Versöhnende Geste: Kohl und Frankreichs Staatspräsident Mitterand in VerdunBild: ullstein bild/Sven Simon

Wenn Sie die Fotos von Kohl Revue passieren lassen, welches Bild gewinnen Sie dann von dem verstorbenen Altkanzler?

Die meisten Bilder, die sich in meinem Gedächtnis eingegraben haben, spiegeln exakt die Figur, die ich dann leibhaftig sah. Seine Kälte, aber auch seine Fähigkeit, die Leute in den Blick zu nehmen, zu mustern. Und auch eine große Überlegenheit, die er nicht zuletzt durch seinen Körper ausstrahlte.

Nehmen wir das Foto von Kohl und Mitterand am Schlachtfeld von Verdun. Eine Inszenierung?

───

Ihre Aufgabe
Erläutern Sie anhand des Interviewauszugs über Kohl, wodurch der Altkanzler laut der Antwort seine große Überlegenheit ausstrahlte.

───

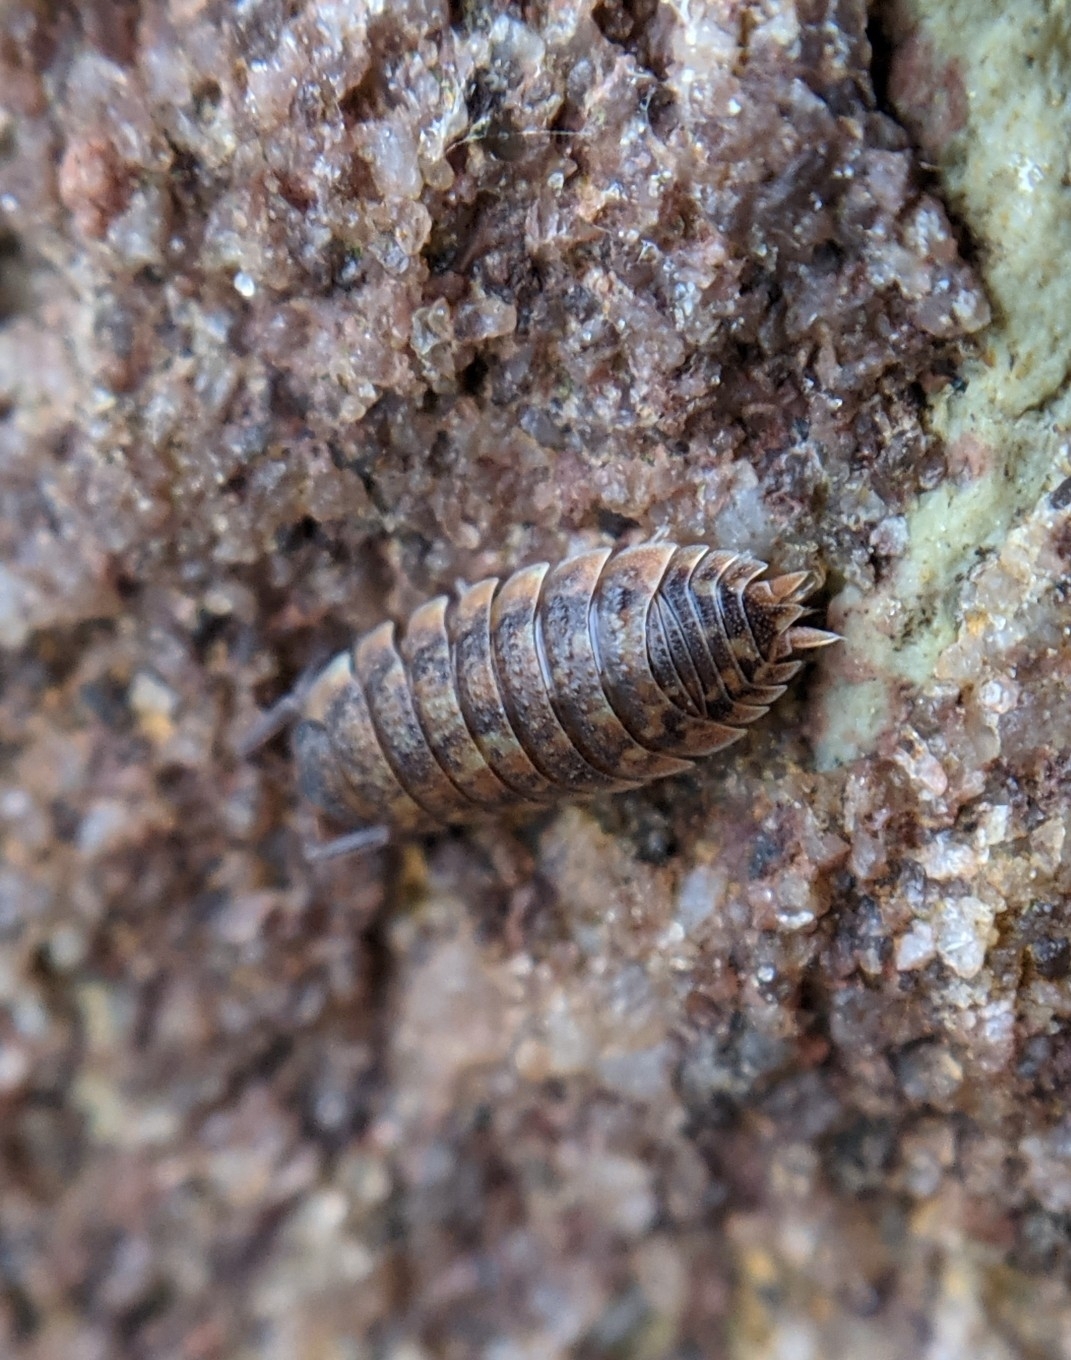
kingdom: Animalia
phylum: Arthropoda
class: Malacostraca
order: Isopoda
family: Porcellionidae
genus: Porcellio
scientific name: Porcellio scaber
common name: Common rough woodlouse
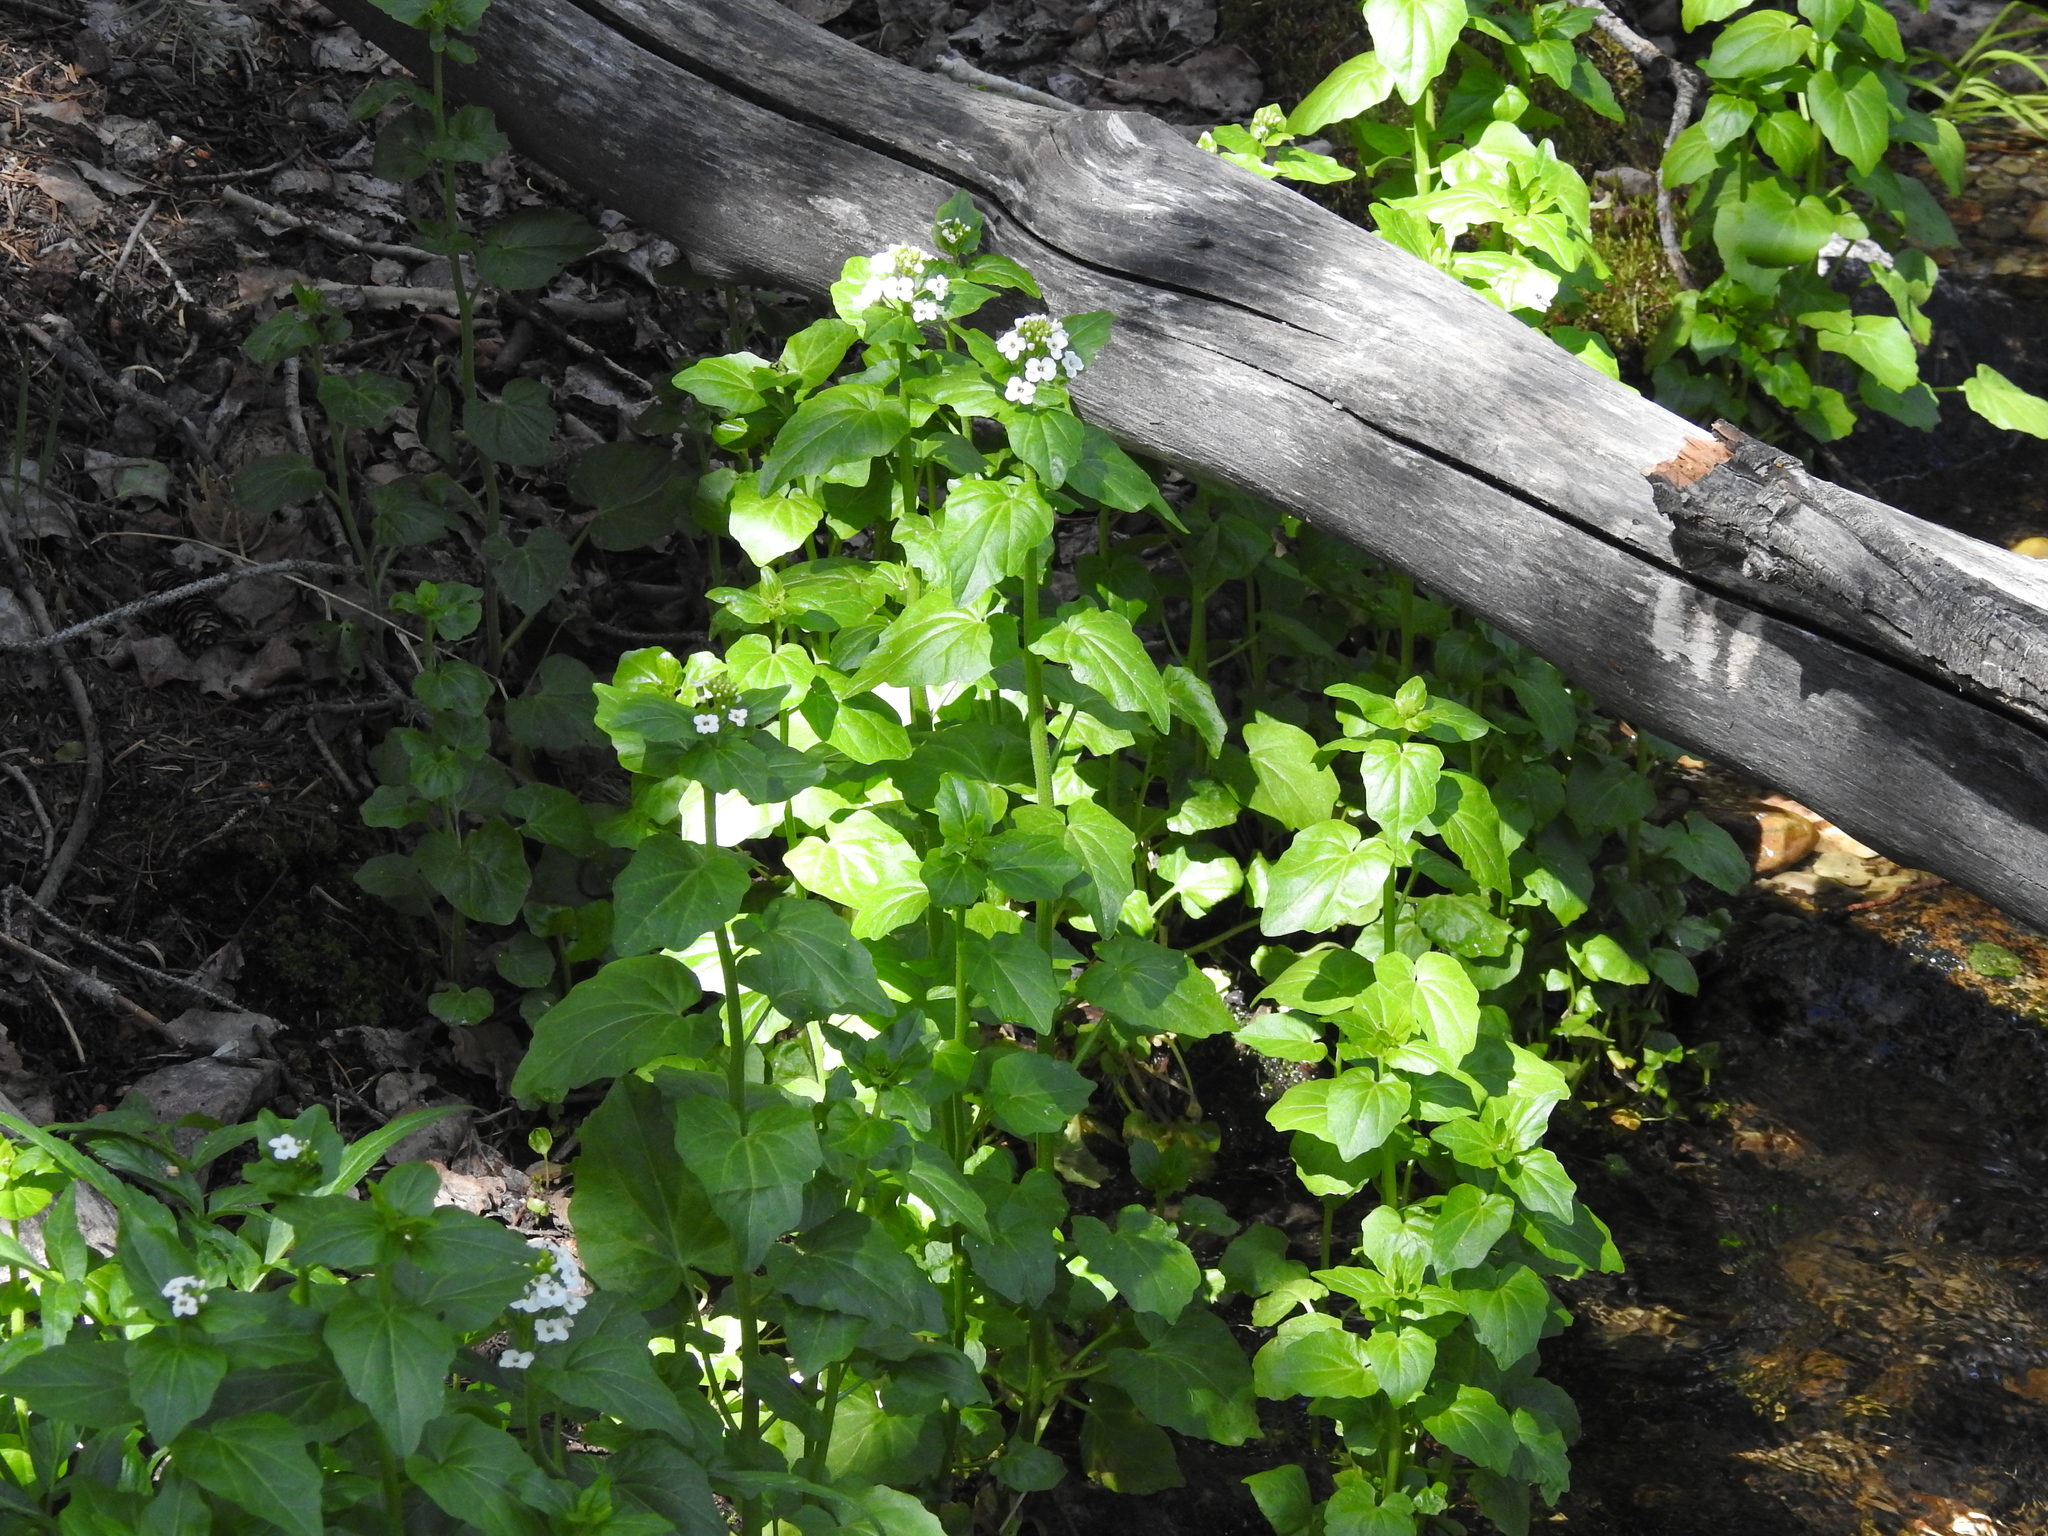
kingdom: Plantae
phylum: Tracheophyta
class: Magnoliopsida
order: Brassicales
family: Brassicaceae
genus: Cardamine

───

Antwortteil
Laut der Antwort strahlte Kohl seine große Überlegenheit nicht zuletzt durch seinen Körper aus.